In 1994, philanthropists John and Rosemary Galbraith started an endowment for a fellowship to support one student from Eckerd College each year as a summer research intern at the Bermuda Institute of Ocean Sciences (BIOS). In 2014, to recognize the support of the late George Wardman, an Eckerd College donor who for many years sat on the BIOS Board of Directors, the fellowship was re-named the Galbraith/Wardman Fellowship. The Galbraith/Wardman Fellowship covers all expenses associated with a 10-week internship at BIOS, including travel to Bermuda and a $2,000 stipend.
How to apply
Rising juniors, and seniors, currently enrolled at Eckerd College, are eligible and students of all disciplines are encouraged to apply. Students who meet the eligibility requirements should consult the list of mentors and potential research projects. Prior to submitting an application prospective interns are encouraged to contact potential BIOS mentors directly to discuss projects. Mentor contact details can be found using the links provided here.
Applicants should email a one-half page statement of research interests, unofficial transcripts, one letter of recommendation from a faculty member (other than Siuda, Krediet or Meylan), a list of up to three projects that you would like to work on (from the list of potential projects) and an up-to-date CV to Professor Siuda on or before March 31. Applications from well-qualified Eckerd students will be forwarded to BIOS where final selection will depend, in part, on matching the research interests of the intern with those of BIOS Faculty members.
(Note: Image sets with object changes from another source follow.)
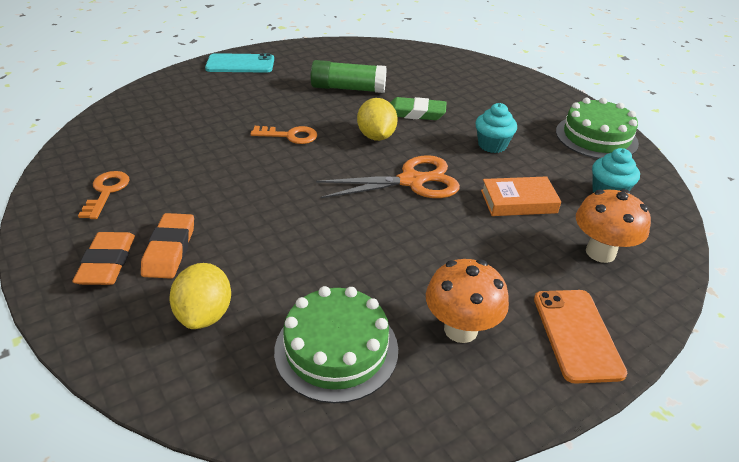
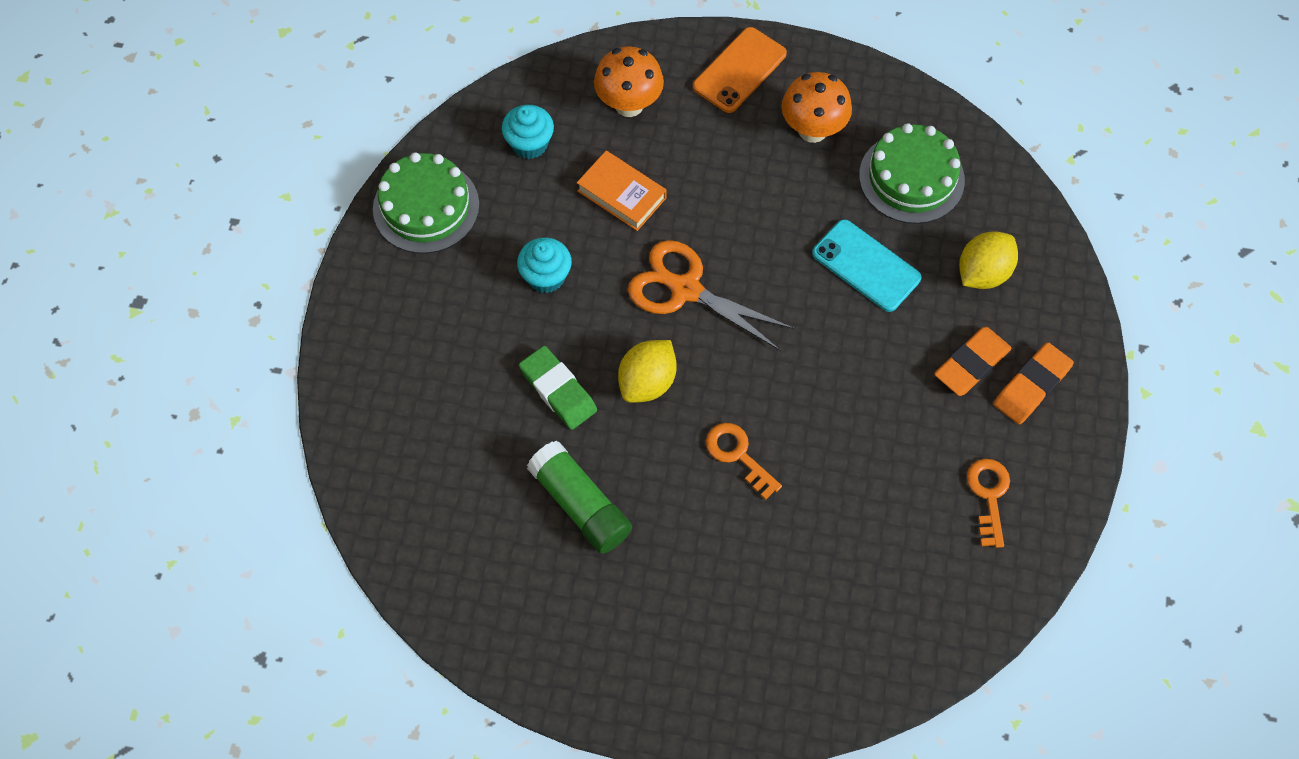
camera: 135 degrees left, 25 degrees up
orange key [78,171,130,219] -> orange key turned 135 degrees clockwise [967,459,1010,548]
turquoise phone [205,53,274,73] -> turquoise phone moved to [812,219,921,312]

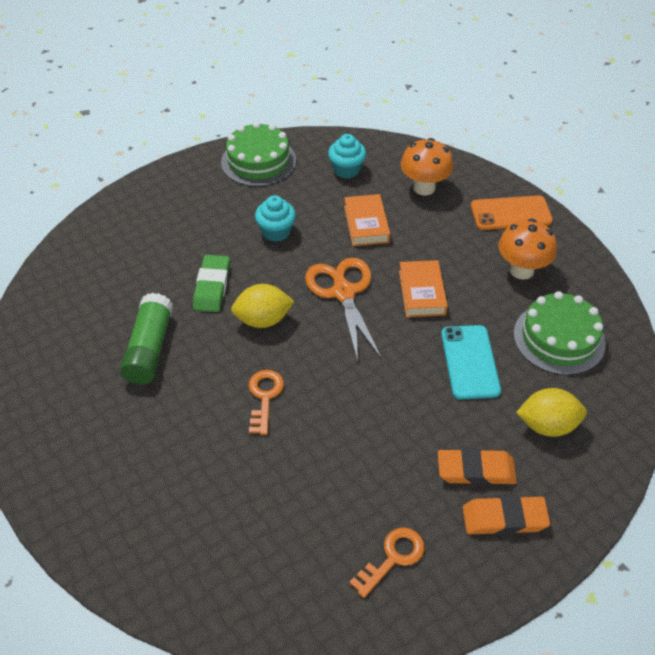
camera: 45 degrees right, 15 degrees down
none -> orange book [399,260,448,317]

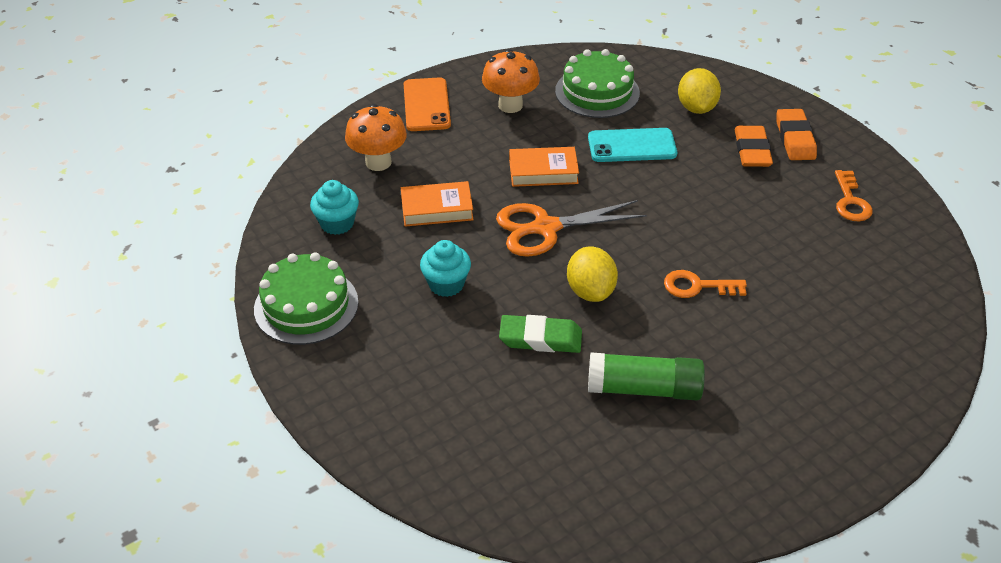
camera: 90 degrees left, 5 degrees down
orange key [349,527,424,598] -> orange key turned 135 degrees counterclockwise [835,170,873,221]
Applicants will be notified of the outcome in April. This fellowship is open to Eckerd students only but its existence does not exclude Eckerd students from consideration for other BIOS internship programs.
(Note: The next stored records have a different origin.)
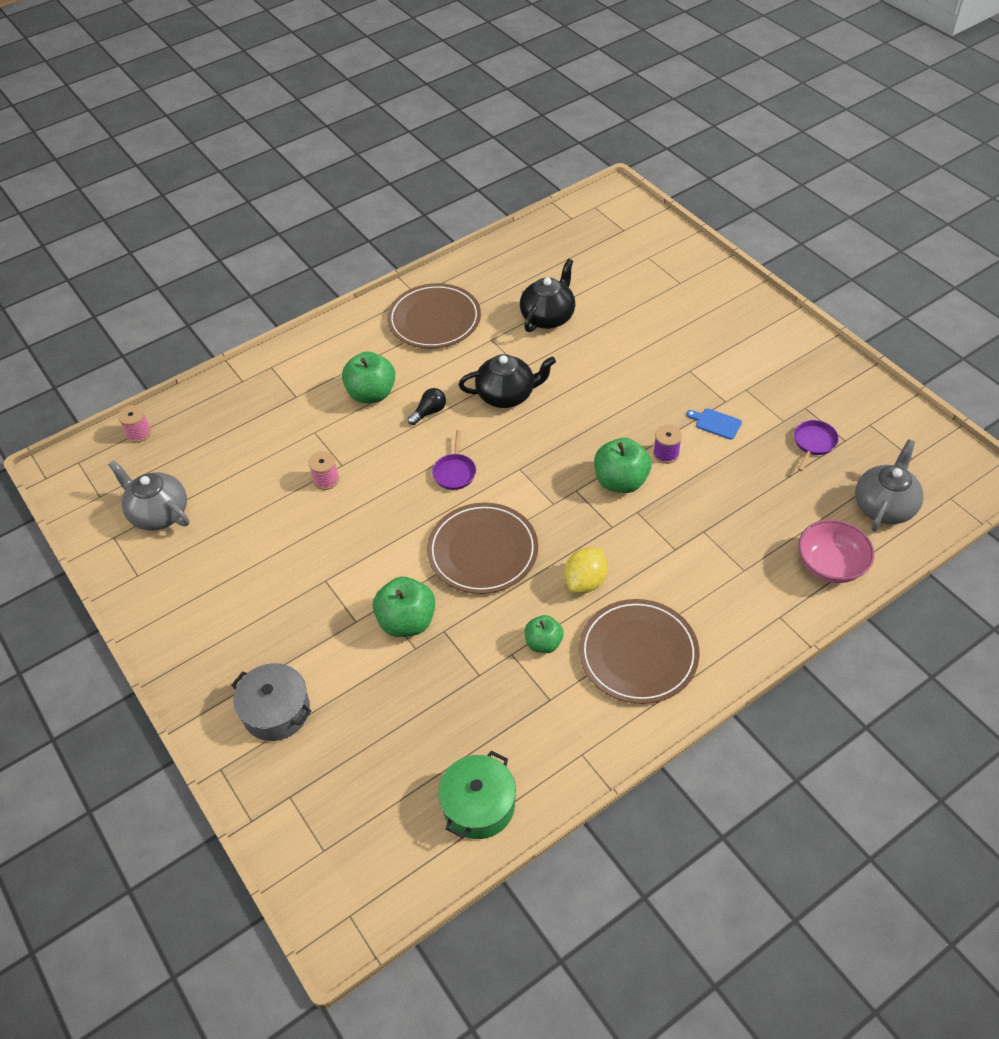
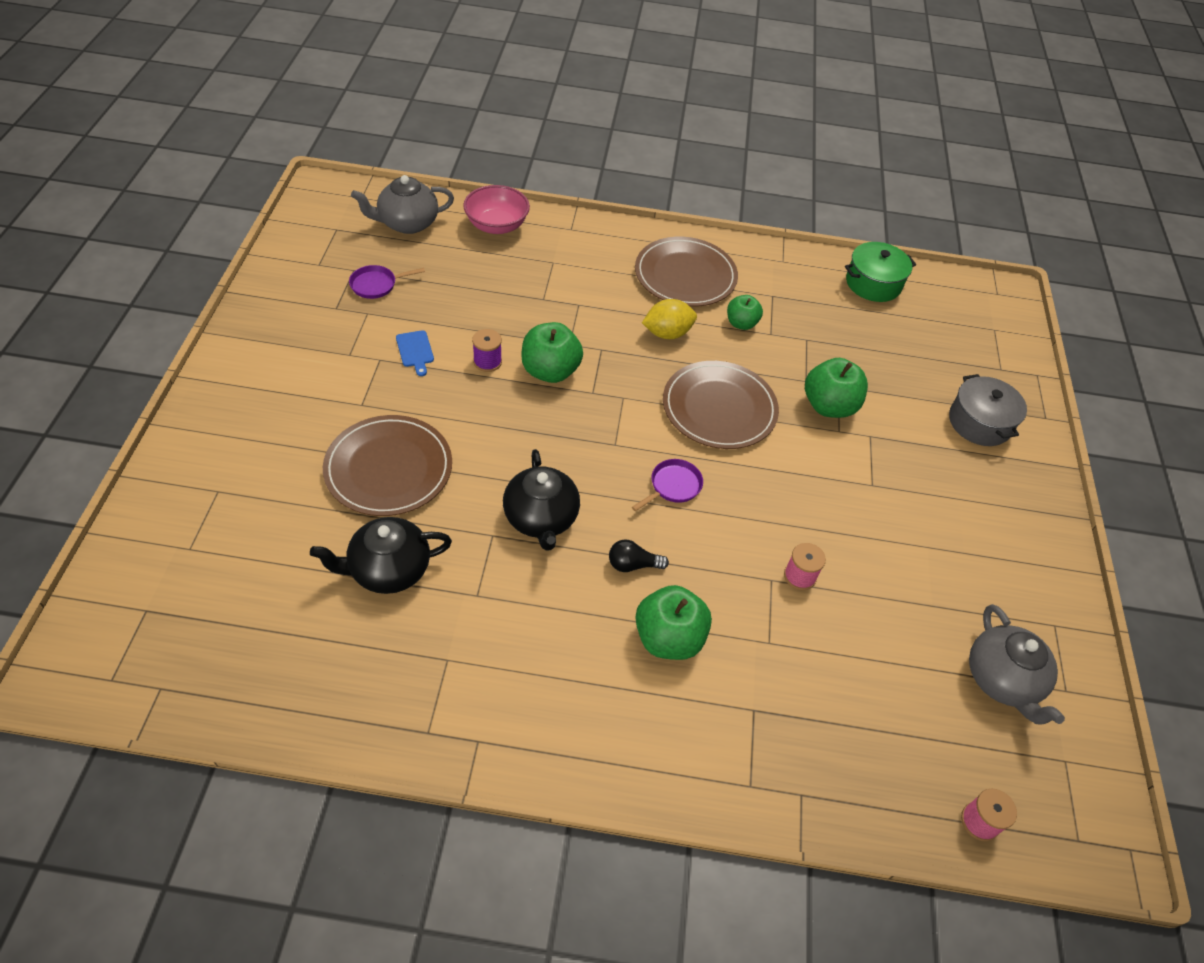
camera: 145 degrees left, 0 degrees up
brown plate [387,283,481,349] -> brown plate moved to [323,415,452,516]
black teapot [459,354,556,408] -> black teapot turned 135 degrees counterclockwise [503,449,580,551]

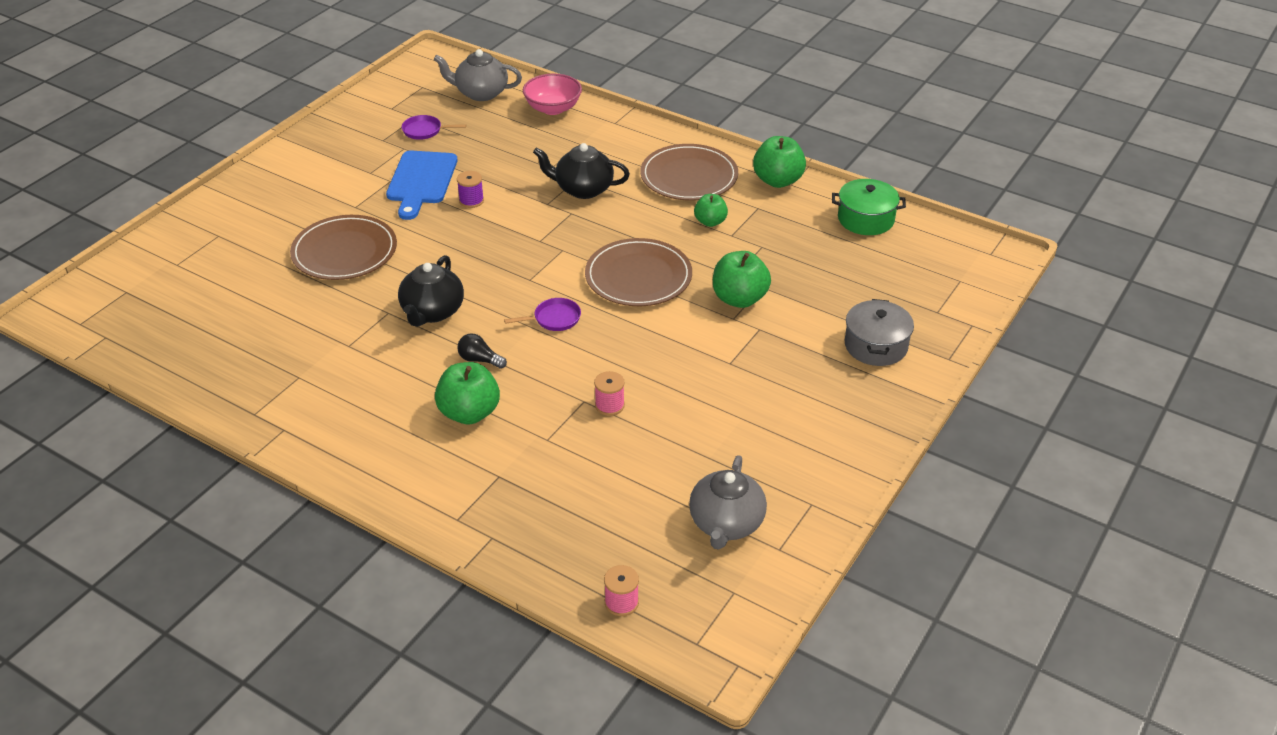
camera: 30 degrees right, 10 degrees down
black teapot [310,517,452,594] -> black teapot moved to [533,143,630,199]
blue cutting board [396,330,434,376] -> blue cutting board [386,151,457,220], size x2.14
green apple [521,322,583,383] -> green apple moved to [753,136,806,188]
yellow lemon [642,299,697,339] -> none

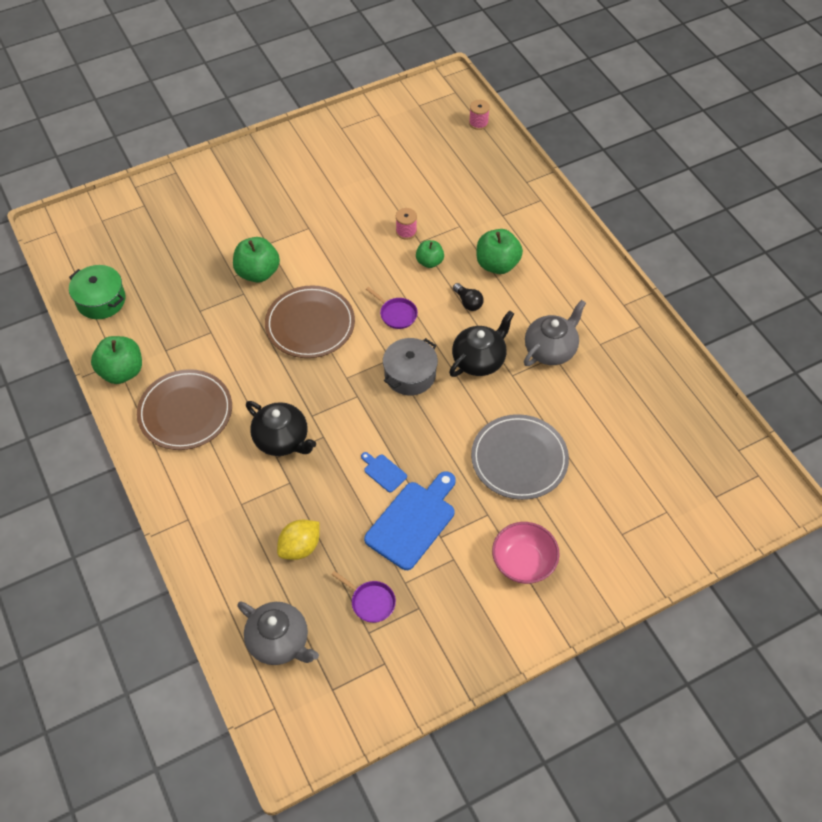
camera: 150 degrees left, 15 degrees up
brown plate [290,215,397,280] -> grey plate [471,414,569,500]
purple spool [457,171,484,208] -> blue cutting board [361,452,407,492]
purple pan [504,298,581,331] -> purple pan turned 150 degrees counterclockwise [366,287,418,329]
pink bowl [523,74,582,115] -> pink bowl moved to [492,522,560,584]
grey teapot [689,455,767,549] -> grey teapot moved to [524,300,586,366]
green apple [694,194,728,227] -> green apple moved to [416,240,444,268]
grey pot [845,299,914,366] -> grey pot moved to [383,338,438,395]
none -> yellow lemon [277,520,320,560]

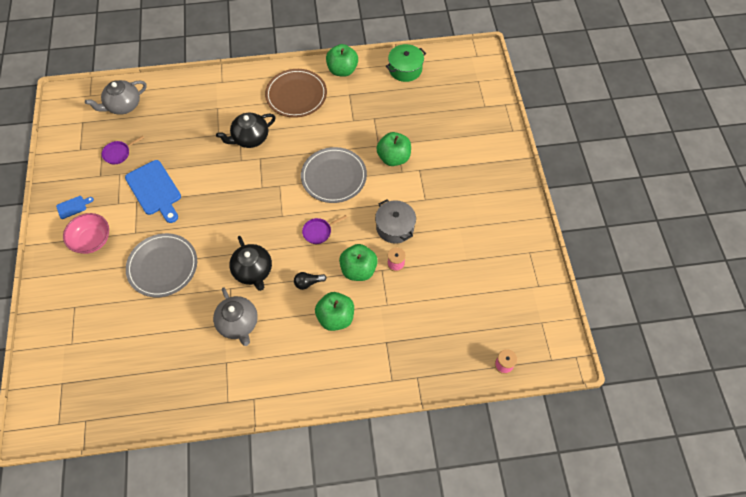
camera: 110 degrees right, 5 degrees up
brown plate [265,285,355,358] -> grey plate [301,147,367,203]
yellow lemon [277,520,320,560] -> none
blue cutting board [361,452,407,492] -> blue cutting board moved to [56,196,94,219]
grey pot [383,338,438,395] -> grey pot moved to [375,199,416,244]
green apple [416,240,444,268] -> green apple [339,244,378,281], size x1.61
Former Galbraith/Wardman Fellow
Ian Besse, a junior majoring in marine science, spent 10 weeks at BIOS as the 2017 Galbraith/Wardman Fellow. Mentored by Dr. Gretchen Goodbody-Gringley, Ian utilized innovative research methods to determine if the lionfish found locally are reproducing in the ocean’s mesophotic zone. Ian said of his internship, “For me, my time at BIOS was a confirmation that research science is what I want to do. I had thought about it before, but had never had a real opportunity to work as a scientist in a professional setting, and having the experience I did at BIOS this summer tells me that it is something I really do want to pursue."